Week Endo Quiz

 

Quiz Week Endo

Quiz 42

Siamo spiacenti, non è possibile rispondere al questionario in questo momento.

"Ma perché sono così...dolce!"

Ragazza di 17 anni, ricoverata per malessere generale, dimagrimento e cefalea da circa 2 mesi:
E.O.: peso 56 Kg, h: 165 cm, BMI 20.6 kg/m2, assenza di acanthosis nigricans, cicli regolari.
Anamnesi familiare diabetologica: un fratello dall’età di 16 anni, in terapia insulinica; padre dall’età di 35 anni in terapia con ipoglicemizzanti orali; 4 zii paterni con diagnosi di diabete intorno ai 30 anni, in terapia insulinica/ipoglicemizzanti orali; nonna paterna dall’età di 40 anni, in terapia con ipoglicemizzanti orali.
Esegue i seguenti esami ematochimici: glicemia 303 mg/dl, HbA1c: 11.8%, esame urine: glicosuria ++++, chetoni assenti, il resto degli esami nella norma.
C-peptide basale: 2,8 ng/ml (dosaggio eseguito al raggiungimento di un buon compenso glicemico).
Anticorpi pancreatici: non disponbili.
 

Sulla base di tali esami a disposizione, dell'esame obiettivo e dell'anamnesi familiare, qual è la diagnosi più probabile?

Risposte
1) Diabete mellito tipo 1
2) Diabete mellito tipo 2
3) MODY 2
4) Mody 3


La risposta corretta è la risposta numero: 4

Risposta Corretta Nr. 4

MODY 3

  • perchè
La diagnosi di diabete mellito tipo 1 (T1DM), nonostante sia la forma di diabete più frequente in età pediatrica-adolescenziale, in questo caso, non è probabile perché, a fronte del notevole scompenso glicemico, la paziente non presentava chetoni all’esame delle urine, vi è una forte familiarità per diabete mellito, infrequente nel T1DM, con estensione sia in verticale (3 generazioni) che in orizzontale (1 fratello e 4 zii paterni) e tutti prima dei 40 anni di età.
Anche la diagnosi di diabete mellito tipo 2 è altamente improbabile poiché la paziente è normopeso, non presenta segni di insulino-resistenza, di PCOS e sindrome metabolica.
Infine, uno scompenso glicemico come quello mostrato dalla giovane paziente non è assolutamente caratteristico del MODY 2, che è caratterizzato tipicamente da un’emoglobina glicosilata <7.5% e iperglicemia lieve a digiuno con tendenza alla normalizzazione nel periodo post- prandiale.
Il maggiore sospetto diagnostico ricade sul MODY 3, per l’esordio <25 anni, per la familiarità per diabete mellito multi-generazionale con estensione anche in orizzontale (fratello, zii), per lo scompenso glicemico, ma nonostante questo, assenza di chetoni all’esame urine.
Si esclude il MODY 1 poiché vi è un’anamnesi negativa per ipoglicemia neonatale e macrosomia.

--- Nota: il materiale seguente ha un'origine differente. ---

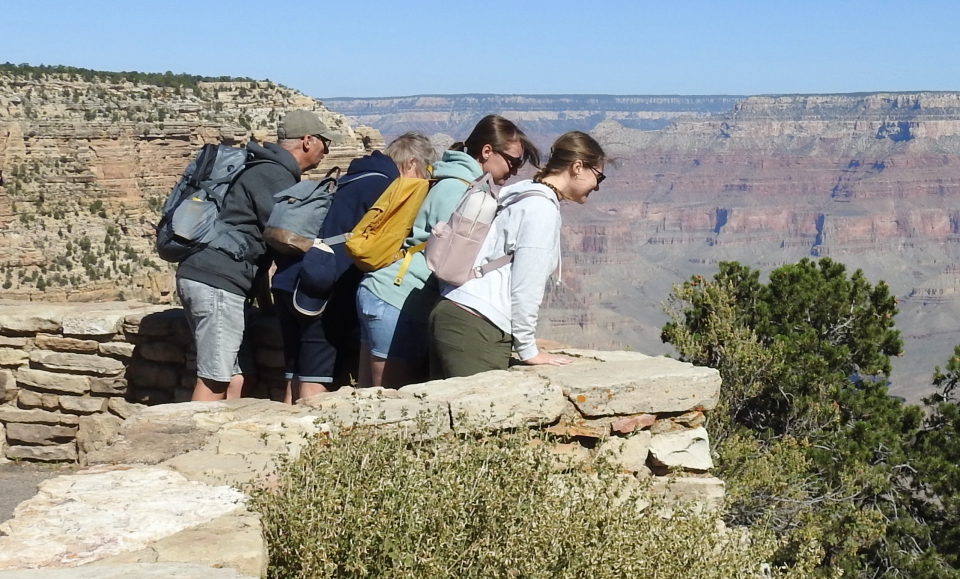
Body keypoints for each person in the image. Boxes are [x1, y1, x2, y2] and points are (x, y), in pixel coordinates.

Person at [356, 115, 540, 387]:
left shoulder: (448, 177)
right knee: (390, 402)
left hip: (382, 291)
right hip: (400, 298)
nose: (514, 171)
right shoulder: (461, 190)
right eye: (512, 161)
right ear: (487, 151)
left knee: (367, 395)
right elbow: (454, 262)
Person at [177, 110, 337, 401]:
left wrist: (266, 305)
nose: (327, 151)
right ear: (307, 140)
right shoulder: (273, 175)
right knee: (216, 378)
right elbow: (285, 234)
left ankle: (226, 441)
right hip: (218, 282)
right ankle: (194, 438)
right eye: (325, 143)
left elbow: (261, 249)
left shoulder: (268, 169)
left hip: (211, 277)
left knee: (238, 377)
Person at [271, 132, 438, 403]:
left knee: (295, 375)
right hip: (322, 290)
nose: (424, 180)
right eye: (424, 171)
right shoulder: (388, 188)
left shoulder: (354, 177)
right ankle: (307, 440)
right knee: (316, 380)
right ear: (410, 164)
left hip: (292, 280)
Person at [428, 131, 607, 378]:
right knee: (483, 414)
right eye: (598, 176)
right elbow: (526, 285)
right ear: (577, 167)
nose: (597, 186)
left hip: (454, 311)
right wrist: (528, 349)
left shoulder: (522, 193)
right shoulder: (541, 209)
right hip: (478, 324)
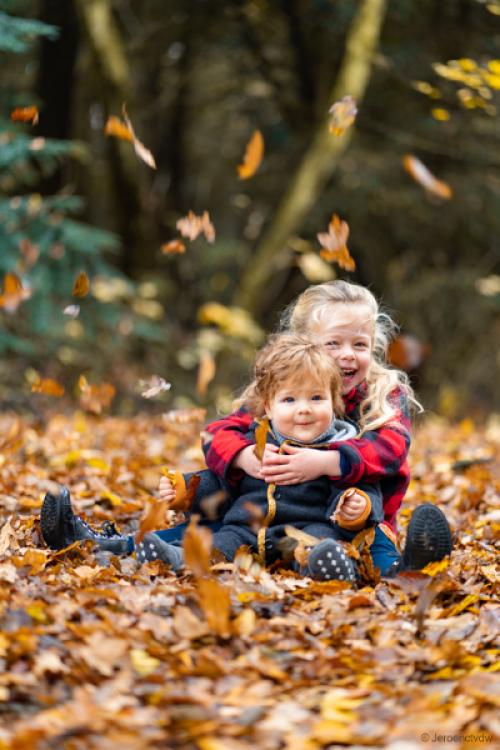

Si esclude il MODY 5 per l’assenza di dati di laboratorio e/o strumentali che possano far sospettare malformazioni e/o patologie dell’apparato genito-urinario.
Pertanto è consigliabile effettuare test genetico per valutazione della mutazione del gene HNF1A.
 

Bibliografia di riferimento

  1. Rubio-Cabezas O, Hattersley AT, Njølstad PR, et al. The diagnosis and management of monogenic diabetes in children and adolescents. Pediatric Diabetes. 2014;15(Suppl. 20):47–64
  2.  Best practice guidelines for the molecular genetic diagnosis of maturity-onset diabetes of the young. Ellard S, Bellannne-Chantelot C, Hattersley AT and European Molecular Genetics Quality Network (EMGQN) MODY Group. Diabetologia 2008;51: 546-53.
  3. Carroll RW, Murphy R. Monogenic Diabetes: A Diagnostic Algorithm for Clinicians. Genes. 2013;4(4):522-535.
  4. Gardner DS, Tai ES. Clinical features and treatment of maturity onset diabetes of the young (MODY). Diabetes, Metabolic Syndrome and Obesity: Targets and Therapy. 2012;5:101-108.
  5. Who should have genetic testing for maturity-onset diabetes of the young? Rochelle Naylor, Louis H. Philipson; Clin Endocrinol (Oxf) 2011 Oct; 75(4): 422-426.
  6. Schober E, Rami B, Grabert M, et al. Phenotypical aspects of maturity onset diabetes of the young (MODY diabetes) in comparison with type 2 diabetes mellitus (T2DM) in children and adolescents: experience from a large multicentre database. Diabet Med. 2009;26:466–473.